You see I was already borderline. The doctor had trouble deciding what kind of vegetable I should be. All I could do was sit and stare at her. In my mind I was saying, "No, you got it wrong." I still had the AVM in my head at that time. It was due to explode in the future and I would die. That doctor wouldn't know I would have an experimental surgery to remove the AVM.

I shouldn't remember any of that, but I do. I won't write a letter to myself. What has happened has already passed. That can't be changed.


 This movie is based on a true story. 
The movie is "The Diving Bell and the Butterfly."
There are subtitles as it is in French.
Like this clip, I could only sit and stare when told.
______________________________________



There is very much similarity in my case to this other case above. That person was the editor of Elle magazine. He had a stroke. He went on to write a book by blinking one eye to a person who took dictation. He had to blink yes or no to every letter in the alphabet said for each word in the book.

The most I ever blinked out at once was a few sentences for my mother to write in a note. Writing like I do now came later after I could move an arm. I use my left pointer finger to hit keys. I haven't done a book, yet. Just these snippets. A book is in future plans, but not for right now.

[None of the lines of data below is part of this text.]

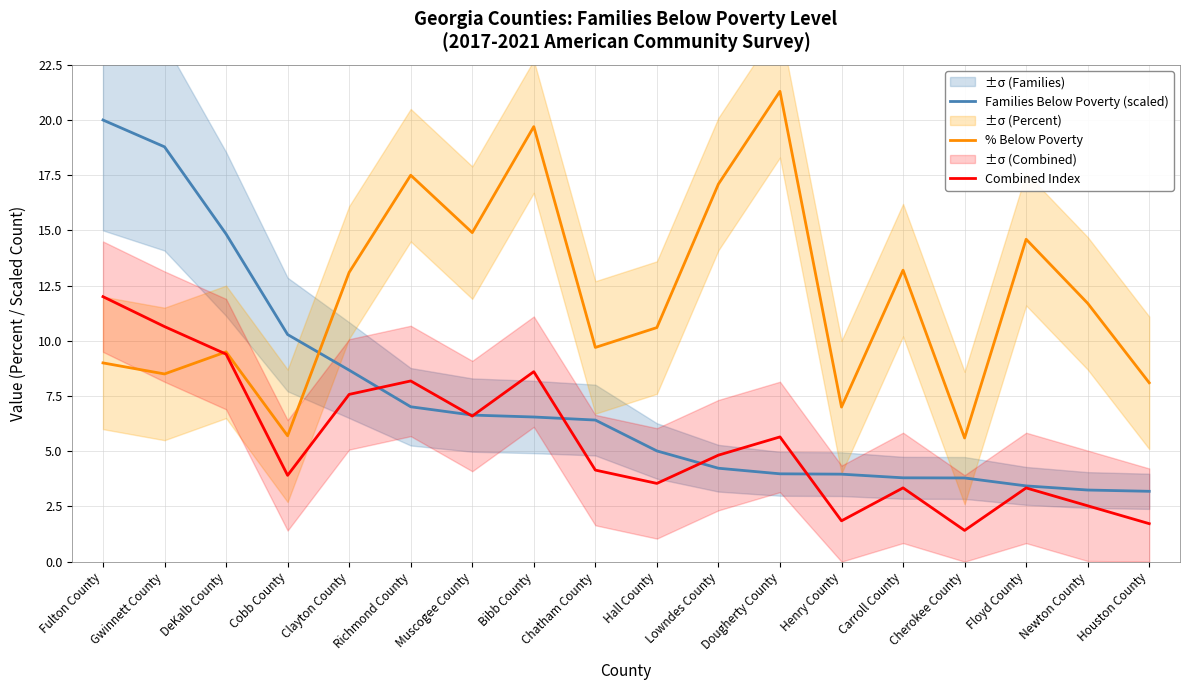

At which category does Combined Index reach its first local peak?

Richmond County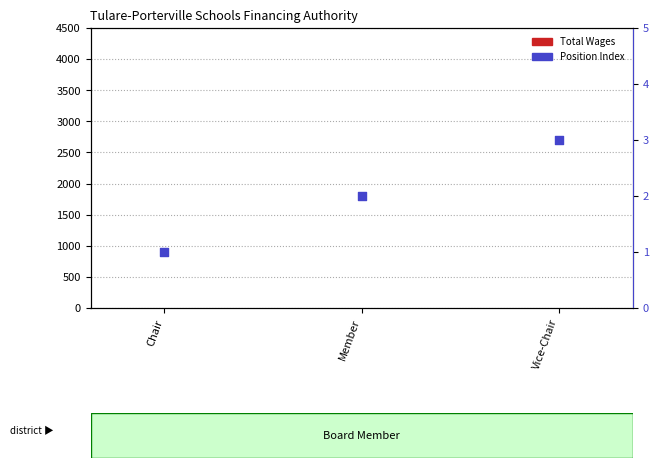

At which category is the sum across all series the highest?

Vice-Chair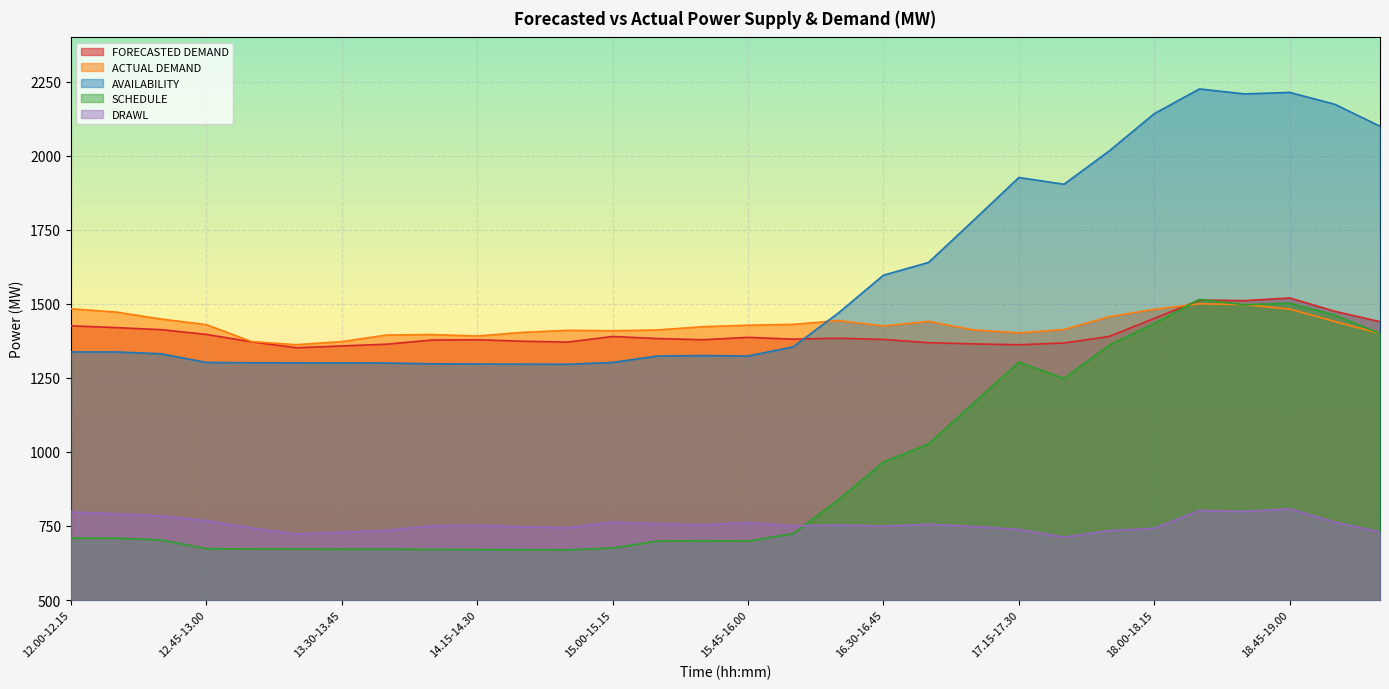

At which label does AVAILABILITY first exceed 1337?

12.00-12.15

Wednesday, November 2, 2016

Remove My Butt!!



"...We LOVE your enthusiasm and excitement for the community, but we hope you can understand this is a company policy. Using your page for personal advocacy efforts is very much encouraged and we’d love to see you do that. But, if you could remove [name removed] from the title of your page and the images that you use...."

My Facebook uses a tomato butt as it's avatar.



There is reason for this. First, my diagnosis is "semi-vegetative." No one knows what that is, so I tell them "brain injury." (If you look up "semi-vegetative" you may get PVS or something I wrote.) Second, this may come as a surprise, the tomato is not a vegetable. It is a fruit. Wisdom keeps it from being put in a fruit salad.

Likewise, I am not a vegetable. So I am going to use a tomato mooning everyone until my diagnosis is changed. I will not remove my tomato butt for you, but I will kindly unlike your page...thereby removing any symbol of you.


Tuesday, November 1, 2016

On My Creative Process



"Anyone can do it if they are willing to sit there for hours, hours, and hours." (2:56) Jon Sarkin


I am forced to sit by disability.

It's not just sitting, though. If so, all disabled would be keen on some given skill. No, it also takes a bit of gumption (grit) and some knowledge of the craft, but I'll go on. This is a topic on it's own. (Grit, drive, is covered in http://thoughtfulveg.blogspot.com/2014/11/the-drive.html)

On to my writing.... My first, and maybe my second draft, is in my head. I write my final draft down. Usually it is in an e-mail to myself.

I copy the e-mail into Blogger. I'll add appropriate media, if necessary. I'll edit, then publish. After I publish, I will check the links to see if they work. I will play the videos.

Once that is all done I can use it. I will make posts on different sites in different topics and refer back to my original essay.